======== Textauszug

Berlin - 16 Jahre waren sie ohne Unterlass „on the road” gewesen, dann hatten The Band - ausgelaugt und von den Exzessen erschöpft - die Nase voll. „Es ist ein total unmöglicher Lebensstil”, lautete das Fazit von Gitarrist Robbie Robertson.

An Thanksgiving 1976 gaben die „Huckleberry Finn des Rock” im Winterland Ballroom in San Francisco vor 5000 Fans ihr Abschiedskonzert - inklusive eines üppigen Truthahnessens. Der letzte Auftritt von Rick Danko, Levon Helm, Garth Hudson, Richard Manuel und Robbie Robertson sollte ein Meilenstein der Rockgeschichte werden.

Auch für Martin Scorsese, der den epochalen Auftritt für eine Dokumentation im Bild festhielt. Jetzt ist „The Last Waltz” zum 40-jährigen Jubiläum in einer üppigen Deluxe-Edition (4 CDs und eine Blu-ray) erschienen. Neben dem Live-Mitschnitt, Probenaufnahmen und einigen Outtakes ist natürlich Scorseses Film, der 1978 in die Kinos kam, das Herzstück der Prachtausgabe.

================

» Aufgabe 1
Beantworte anhand des Textauszugs diese Fragen:
(a) Vor wie vielen Fans spielte The Band ihr Abschiedskonzert?
(b) Wer hielt den Auftritt für eine Dokumentation im Bild fest?
(c) In welchem Jahr kam der Film in die Kinos?

======== Die Einträge

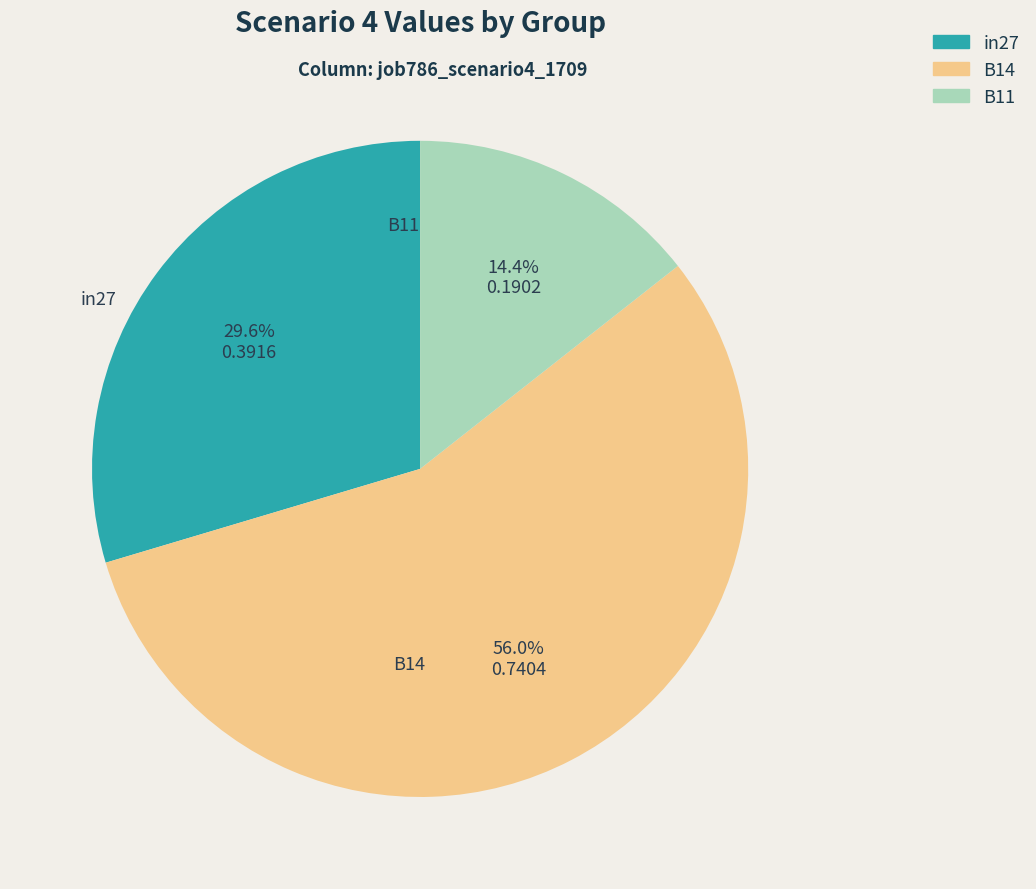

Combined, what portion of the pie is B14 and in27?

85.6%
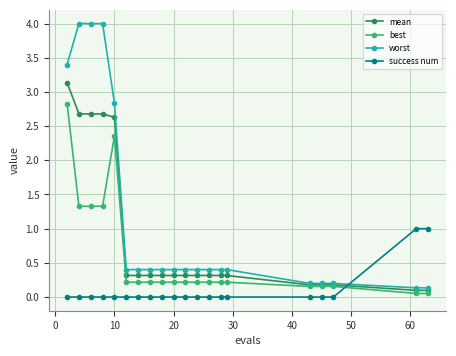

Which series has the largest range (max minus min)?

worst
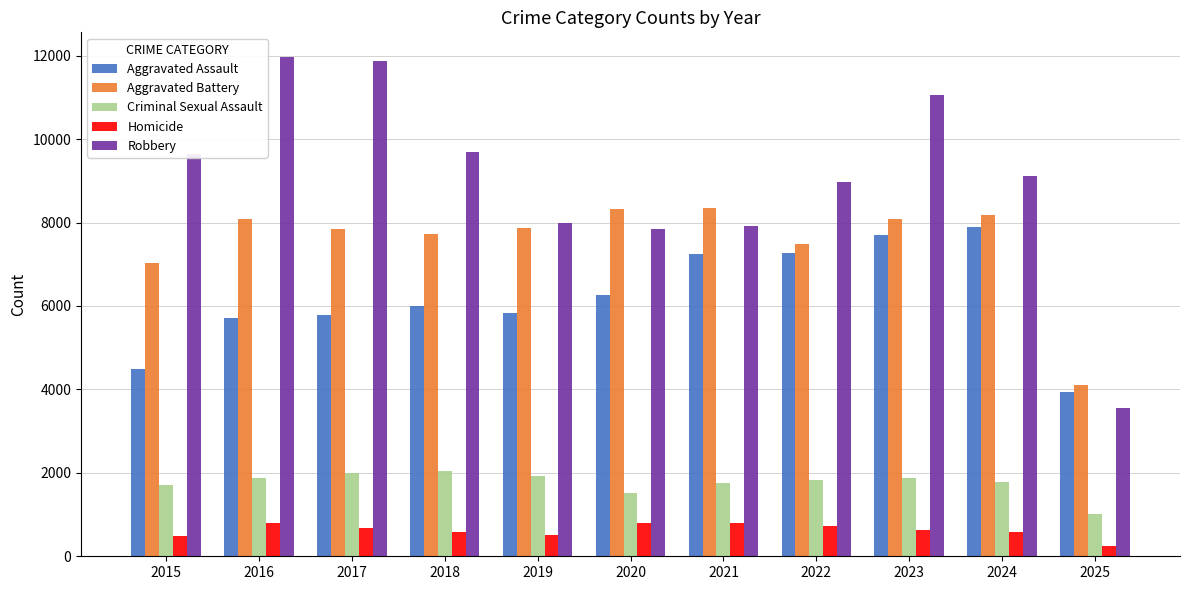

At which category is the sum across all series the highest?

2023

================
======== Die Einträge

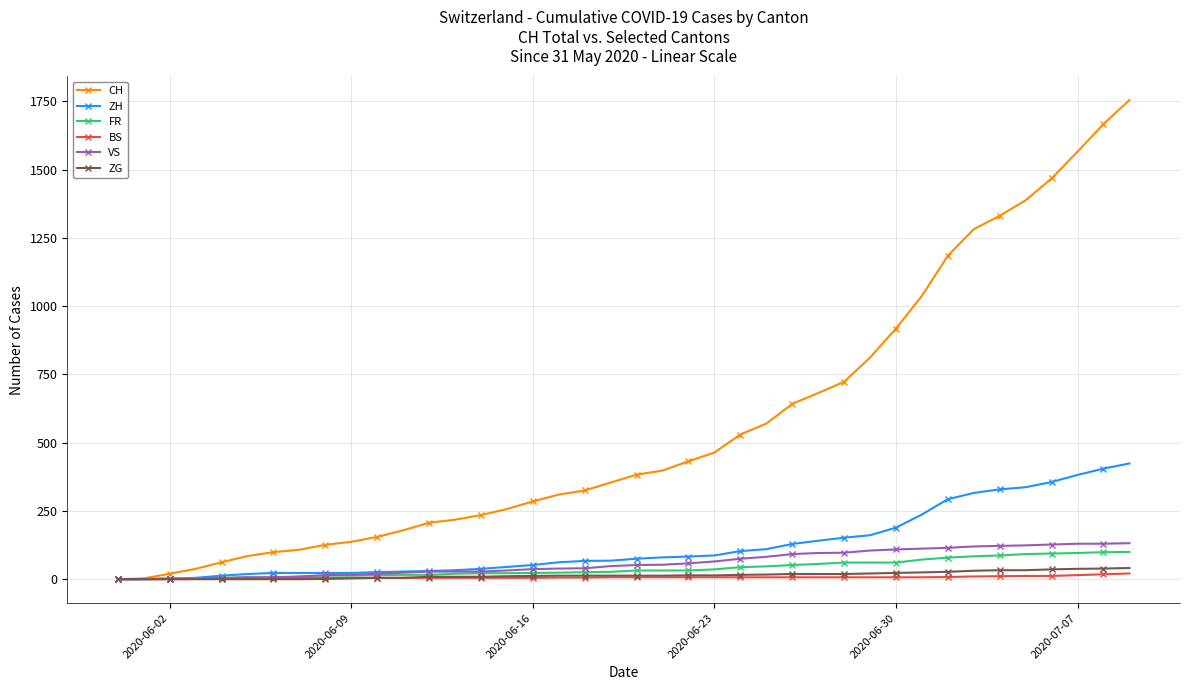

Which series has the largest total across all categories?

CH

================

» Aufgabe 2
Schreib aus den Einträgen den Abschnitt Wort für Wort ab, der mit der Zeile beginnt, die „Which series has the largest range“ enthält, und mit der Zeile endet, die „At which category“ enthält. Beide Zeilen gehören dazu, die Bilder lässt du weg.

» Lösung 1
(a) Vor 5000 Fans.
(b) Martin Scorsese.
(c) 1978.

» Lösung 2
Which series has the largest range (max minus min)?

worst

At which category is the sum across all series the highest?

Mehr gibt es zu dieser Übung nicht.